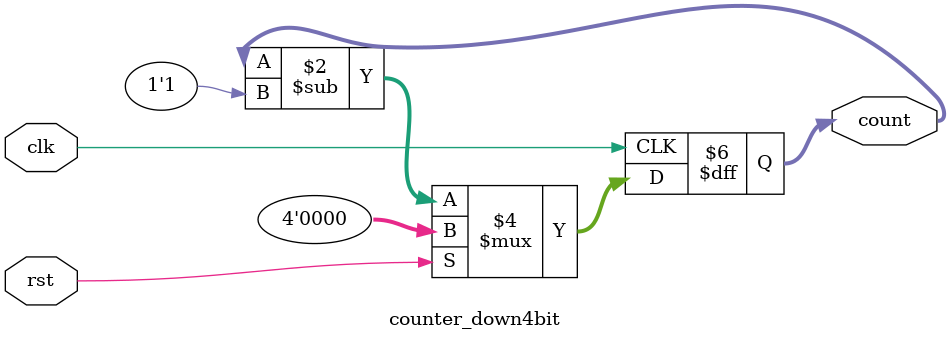
<source format=v>
module counter_down4bit(clk,rst,count);
  
  input clk,rst;
  output reg [3:0]count;
  
  always@(posedge clk)
    begin
      if(rst)
        count<=0;
      else
        count<=count-1'b1;
    end
  
  endmodule

</source>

Action item: If a record holds a picture, leave the picture out, but repeat every line exactly.

Answer to this exercise:
<source format=v>
module counter_down4bit(clk,rst,count);
  
  input clk,rst;
  output reg [3:0]count;
  
  always@(posedge clk)
    begin
      if(rst)
        count<=0;
      else
        count<=count-1'b1;
    end
  
  endmodule

</source>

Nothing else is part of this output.